Yeah, I do like your four examples of “just the numbers” forecasts that are valuable: weather, elections, what people believe, and “where is there lots of disagreement? I’m more skeptical that these are useful, rather than curiosity-satisfying.
Election forecasts are a case in point. People will usually prepare for all outcomes regardless of the odds. And if you work in politics, deciding who to choose for VP or where to spend your marginal ad dollar, you need models of voter behavior.
Probably the best case for just-the-numbers is probably your point (b), shift-detection. I echo your point that many people seem struck by the shift in AGI risk on the Metaculus question.
Undoubtedly some of it is. Anecdotally, though, high-level folks frequently take one (or zero) glances at the calibration chart, nod, and then say “but how I am supposed to use this?”, even on questions I pick to be highly relevant to them, just like the paper I cited finding “decision-makers lacking interest in probability estimates.”
Even if you’re (rightly) skeptical about AI-generated rationales, I think the point holds for human rationales. One example: Why did DeepMind hire Swift Centre forecasters when they already had Metaculus forecasts on the same topics, as well as access to a large internal prediction market?
Thanks for clarifying! Would you consider OpenPhil worldview investigations reports such Scheming AIs, Is power-seeking AI an existential risk, Bio Anchors, and Davidson’s takeoff model forecasting? It seems to me that they are forecasting in a relevant sense and (for all except Scheming AIs maybe?) the sense you describe of the rationale linked tightly to a numerical forecast, but wouldn’t fit under the OP forecasting program area (correct me if I’m wrong).
Maybe not worth spending too much time on these terminological disputes, perhaps the relevant question for the community is what the scope of your grantmaking program is.
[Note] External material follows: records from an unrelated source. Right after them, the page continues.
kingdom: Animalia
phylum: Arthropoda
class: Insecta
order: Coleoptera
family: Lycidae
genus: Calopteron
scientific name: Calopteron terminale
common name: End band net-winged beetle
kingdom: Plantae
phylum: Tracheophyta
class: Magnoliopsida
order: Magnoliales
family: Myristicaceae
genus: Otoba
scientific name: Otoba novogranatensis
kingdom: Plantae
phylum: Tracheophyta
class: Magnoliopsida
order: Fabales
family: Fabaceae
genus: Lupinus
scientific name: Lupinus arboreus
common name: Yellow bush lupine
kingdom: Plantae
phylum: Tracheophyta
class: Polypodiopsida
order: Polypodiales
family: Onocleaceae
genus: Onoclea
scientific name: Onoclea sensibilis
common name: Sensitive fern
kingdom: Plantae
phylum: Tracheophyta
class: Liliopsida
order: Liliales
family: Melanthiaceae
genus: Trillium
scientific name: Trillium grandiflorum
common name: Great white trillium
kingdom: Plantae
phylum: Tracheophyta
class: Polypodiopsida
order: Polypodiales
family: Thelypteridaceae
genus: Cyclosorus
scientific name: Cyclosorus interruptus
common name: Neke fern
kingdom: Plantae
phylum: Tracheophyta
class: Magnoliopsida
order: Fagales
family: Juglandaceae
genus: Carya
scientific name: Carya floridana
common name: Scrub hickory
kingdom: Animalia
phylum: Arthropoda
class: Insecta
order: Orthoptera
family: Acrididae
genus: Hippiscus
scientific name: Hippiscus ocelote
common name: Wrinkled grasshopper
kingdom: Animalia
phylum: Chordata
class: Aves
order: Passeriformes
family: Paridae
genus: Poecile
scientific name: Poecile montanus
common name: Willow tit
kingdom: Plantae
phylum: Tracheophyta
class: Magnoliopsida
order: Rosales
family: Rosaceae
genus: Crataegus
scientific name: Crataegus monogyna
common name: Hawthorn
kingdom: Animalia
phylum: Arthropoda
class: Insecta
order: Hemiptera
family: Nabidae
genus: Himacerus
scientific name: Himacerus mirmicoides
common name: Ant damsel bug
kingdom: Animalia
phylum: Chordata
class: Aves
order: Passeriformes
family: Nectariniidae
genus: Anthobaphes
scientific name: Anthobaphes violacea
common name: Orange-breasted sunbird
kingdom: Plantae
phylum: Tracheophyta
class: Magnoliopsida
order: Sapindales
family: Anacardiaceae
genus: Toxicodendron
If indeed the months-year-long reports above wouldn’t be covered, then it seems to me that the amount of effort spent is a relevant dimension of what counts as “research with a forecast attached” vs. “forecasting as is generally understood in EA circles and would be covered under your program”. So it might be worth clarifying the boundaries there. If you indeed would consider reports like worldview investigations ones under your program, then never mind but good to clarify as I’d guess most would not guess that.
I think it’s borderline whether reports of this type are forecasting as commonly understood, but would personally lean no in the specific cases you mention (except maybe the bio anchors report).
I really don’t think that this intuition is driven by the amount of time or effort that went into them, but rather the percentage of intellectual labor that went into something like “quantifying uncertainty” (rather than, e.g. establishing empirical facts, reviewing the literature, or analyzing the structure of commonly-made arguments).
As for our grantmaking program: I expect we’ll have a more detailed description of what we want to cover later this year, where we might also address points about the boundaries to worldview investigations.